Mai 27, 2022

Hubzilla in der Dose

Auf einem Raspberry Pi zu Hause einen Hub aufsetzen

Vor einem halben Jahr bin ich auf einen Beitrag (MiniZilla)von Marlon aufmerksam geworden, in welchem er beschreibt, dass er einen Hubzilla-Hub auf einem Nanopi Neo betreibt.
Fand ich interessant, habe es im Hinterkopf behalten… aber nur im Hinterkopf, weil da nicht mehr viele Informationen zu dem Projekt folgten.

Vor etwas über einer Woche stellte er dann die Frage

Wer möchte sein eigenes Soziales-Netzwerk betreiben?

wo er wieder auf das Projekt einging. Und da kam die Sache aus dem Hinterkopf wieder nach vorne… und ich dachte mir, versuche es doch mal selbst, einen Hub zu Hause aufzusetzen.

Vor ein paar Tagen flog dann ein Raspberry Pi 3 B samt Gehäuse und Netzteil ein. Die Installation ist ein Kinderspiel und nach kurzer Zeit lief der Minicomputer mit Raspbian.

Die Installation und Einrichtung der notwendigen Software (Apache Web-Server, PHP, MySQL samt phpMyAdmin) fluppte auch und war schnell erledigt.

Ein wenig mehr Mühe machte die Einrichtung zum Versenden von Mails. Es sollte ja kein kompletter Mailserver werden. An ssmtp bin ich echt verzweifelt… es ist mir nicht gelungen, es zur Zusammenarbeit mit meinem regulären Mailserver zu überreden. Dann habe ich Postfix als Satellite System eingerichtet, was kein Problem war und auf Anhieb funktionierte. Die Stunden für ssmtp hätte ich mir echt klemmen können.
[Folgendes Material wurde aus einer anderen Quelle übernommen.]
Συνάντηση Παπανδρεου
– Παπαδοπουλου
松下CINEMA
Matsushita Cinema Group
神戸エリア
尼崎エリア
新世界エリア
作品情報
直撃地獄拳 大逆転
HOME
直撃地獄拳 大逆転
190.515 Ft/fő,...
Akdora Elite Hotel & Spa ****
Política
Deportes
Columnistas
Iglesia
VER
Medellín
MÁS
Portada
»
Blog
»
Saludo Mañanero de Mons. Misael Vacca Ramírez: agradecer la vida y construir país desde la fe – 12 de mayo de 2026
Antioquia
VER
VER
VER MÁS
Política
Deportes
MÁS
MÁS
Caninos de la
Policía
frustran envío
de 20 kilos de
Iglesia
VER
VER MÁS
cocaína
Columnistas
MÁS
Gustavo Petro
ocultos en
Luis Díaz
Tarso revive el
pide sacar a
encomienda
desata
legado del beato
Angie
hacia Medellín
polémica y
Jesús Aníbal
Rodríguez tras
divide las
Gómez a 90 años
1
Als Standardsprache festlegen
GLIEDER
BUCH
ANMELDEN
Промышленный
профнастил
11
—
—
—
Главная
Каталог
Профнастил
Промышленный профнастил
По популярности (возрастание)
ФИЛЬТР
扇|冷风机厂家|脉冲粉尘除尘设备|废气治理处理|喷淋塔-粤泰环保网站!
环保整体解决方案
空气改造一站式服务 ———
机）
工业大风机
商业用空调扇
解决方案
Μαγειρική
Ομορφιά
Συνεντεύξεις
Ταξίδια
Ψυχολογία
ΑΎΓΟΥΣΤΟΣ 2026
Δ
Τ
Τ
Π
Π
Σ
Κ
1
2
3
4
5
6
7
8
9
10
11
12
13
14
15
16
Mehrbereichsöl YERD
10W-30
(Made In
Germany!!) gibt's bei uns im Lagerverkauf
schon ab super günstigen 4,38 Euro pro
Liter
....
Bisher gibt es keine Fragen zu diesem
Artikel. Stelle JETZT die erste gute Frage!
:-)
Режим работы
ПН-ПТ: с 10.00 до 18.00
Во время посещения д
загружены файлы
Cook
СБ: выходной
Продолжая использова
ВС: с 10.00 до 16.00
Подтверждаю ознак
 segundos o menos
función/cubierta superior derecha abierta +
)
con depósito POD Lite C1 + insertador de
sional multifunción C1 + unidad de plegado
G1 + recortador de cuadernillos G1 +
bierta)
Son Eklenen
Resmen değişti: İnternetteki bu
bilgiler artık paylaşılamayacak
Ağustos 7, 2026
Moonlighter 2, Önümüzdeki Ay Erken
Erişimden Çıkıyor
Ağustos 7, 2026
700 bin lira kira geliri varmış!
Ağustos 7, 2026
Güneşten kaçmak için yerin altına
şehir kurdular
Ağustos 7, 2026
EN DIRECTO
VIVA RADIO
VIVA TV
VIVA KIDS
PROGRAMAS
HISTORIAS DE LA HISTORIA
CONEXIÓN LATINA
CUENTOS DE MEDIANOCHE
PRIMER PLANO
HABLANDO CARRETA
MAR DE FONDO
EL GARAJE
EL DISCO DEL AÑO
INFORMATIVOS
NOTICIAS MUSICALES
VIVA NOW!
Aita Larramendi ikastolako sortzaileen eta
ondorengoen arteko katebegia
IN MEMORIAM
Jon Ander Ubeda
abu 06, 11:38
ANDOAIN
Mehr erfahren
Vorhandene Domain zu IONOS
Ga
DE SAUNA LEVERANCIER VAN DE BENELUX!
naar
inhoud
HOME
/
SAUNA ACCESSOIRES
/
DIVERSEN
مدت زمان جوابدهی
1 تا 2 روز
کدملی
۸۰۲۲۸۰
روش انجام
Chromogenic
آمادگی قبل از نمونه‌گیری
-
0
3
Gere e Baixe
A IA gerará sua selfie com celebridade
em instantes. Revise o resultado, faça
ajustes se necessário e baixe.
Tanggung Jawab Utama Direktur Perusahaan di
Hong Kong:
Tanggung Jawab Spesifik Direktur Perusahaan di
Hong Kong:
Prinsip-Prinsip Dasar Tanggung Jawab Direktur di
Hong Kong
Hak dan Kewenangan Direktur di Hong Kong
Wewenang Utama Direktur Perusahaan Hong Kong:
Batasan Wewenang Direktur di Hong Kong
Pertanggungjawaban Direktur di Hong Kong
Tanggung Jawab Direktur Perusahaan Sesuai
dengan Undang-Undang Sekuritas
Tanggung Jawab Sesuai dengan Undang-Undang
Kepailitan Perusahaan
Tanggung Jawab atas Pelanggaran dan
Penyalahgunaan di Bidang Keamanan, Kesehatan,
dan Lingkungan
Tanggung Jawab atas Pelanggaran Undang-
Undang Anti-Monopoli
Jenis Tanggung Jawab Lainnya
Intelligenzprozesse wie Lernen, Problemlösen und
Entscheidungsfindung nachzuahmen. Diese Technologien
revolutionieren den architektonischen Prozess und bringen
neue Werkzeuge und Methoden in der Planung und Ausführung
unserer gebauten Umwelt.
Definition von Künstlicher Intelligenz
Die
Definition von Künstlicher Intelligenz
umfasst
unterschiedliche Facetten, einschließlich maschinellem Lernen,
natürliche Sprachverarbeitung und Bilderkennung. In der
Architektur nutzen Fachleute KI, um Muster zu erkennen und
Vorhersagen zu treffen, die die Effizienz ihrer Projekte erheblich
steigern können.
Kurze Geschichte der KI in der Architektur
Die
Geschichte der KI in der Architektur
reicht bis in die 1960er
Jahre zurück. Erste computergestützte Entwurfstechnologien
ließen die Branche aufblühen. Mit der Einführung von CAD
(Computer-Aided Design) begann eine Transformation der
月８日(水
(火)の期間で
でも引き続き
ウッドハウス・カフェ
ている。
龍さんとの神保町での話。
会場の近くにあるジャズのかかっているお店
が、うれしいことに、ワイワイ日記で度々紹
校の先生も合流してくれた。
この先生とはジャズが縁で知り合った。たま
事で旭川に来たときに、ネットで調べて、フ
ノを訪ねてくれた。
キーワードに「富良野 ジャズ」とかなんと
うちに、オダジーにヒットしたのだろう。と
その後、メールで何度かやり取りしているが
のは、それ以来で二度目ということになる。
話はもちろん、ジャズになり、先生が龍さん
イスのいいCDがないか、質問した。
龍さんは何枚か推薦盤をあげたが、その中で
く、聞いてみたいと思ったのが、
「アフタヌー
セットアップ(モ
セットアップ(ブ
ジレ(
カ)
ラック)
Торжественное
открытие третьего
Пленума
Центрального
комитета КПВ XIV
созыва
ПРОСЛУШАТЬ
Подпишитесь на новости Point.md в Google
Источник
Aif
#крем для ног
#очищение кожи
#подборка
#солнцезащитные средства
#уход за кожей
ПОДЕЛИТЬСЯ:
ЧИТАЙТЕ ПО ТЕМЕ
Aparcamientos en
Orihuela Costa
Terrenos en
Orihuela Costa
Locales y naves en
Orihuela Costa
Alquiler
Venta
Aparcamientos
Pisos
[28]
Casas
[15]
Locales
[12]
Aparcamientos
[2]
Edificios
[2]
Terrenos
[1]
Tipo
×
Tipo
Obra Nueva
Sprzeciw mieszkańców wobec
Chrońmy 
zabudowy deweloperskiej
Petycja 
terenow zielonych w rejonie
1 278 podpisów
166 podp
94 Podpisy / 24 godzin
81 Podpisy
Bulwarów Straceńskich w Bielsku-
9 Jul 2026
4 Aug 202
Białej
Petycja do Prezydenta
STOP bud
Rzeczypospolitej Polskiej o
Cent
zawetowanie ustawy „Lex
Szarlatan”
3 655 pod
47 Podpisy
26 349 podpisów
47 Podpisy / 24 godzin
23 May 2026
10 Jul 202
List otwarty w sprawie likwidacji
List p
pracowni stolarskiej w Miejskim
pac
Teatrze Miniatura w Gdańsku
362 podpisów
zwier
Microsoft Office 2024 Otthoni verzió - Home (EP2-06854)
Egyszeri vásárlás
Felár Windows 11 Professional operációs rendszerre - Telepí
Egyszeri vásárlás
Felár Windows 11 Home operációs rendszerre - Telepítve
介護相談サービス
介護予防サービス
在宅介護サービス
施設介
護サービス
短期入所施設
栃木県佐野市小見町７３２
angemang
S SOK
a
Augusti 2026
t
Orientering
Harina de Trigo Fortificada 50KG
Die Einrichtung von dDNS hingegen war auch wieder sehr simpel. Let‘s Encrypt hat mir zu den notwendigen Zertifikaten verholfen. Der Server war dann schon im Internet erreichbar.

Die Installation von Hubzilla ist keine schwarze Magie… außerdem habe ich damit schon einige Erfahrungen. Allerdings offenbarte der erste Versuch noch eine Fehlkonfiguration von Apache… bei der Installation blieb ich beim Funktions-Check hängen, weil url_rewrite nicht funktionieren wollte. Es hat ganz schön Zeit gebraucht, bis ich den Fehler in meiner Konfiguration gefunden habe, was daran liegen mag, dass ich mich bislang nie genauer mit Apache befasst habe. Wenn ich einen Webserver gebraucht habe, habe ich immer zu lighttpd gegriffen.

Letztlich hat aber alles geklappt und mein Hub läuft. Ich werde hier nun in lockerer Folge beschreiben, wie ich das Dingen so zum Laufen gebracht habe… mit Hinweisen auf Fallstricke… vielleicht bekommt ja noch jemand Lust, das mal auszuprobieren.
Selbstverständlich werde ich im Lauf der Zeit auch auf den Administrationsaufwand eingehen und berichten, ob der Pi ausreichend performant für einen dauerhaften Betrieb ist.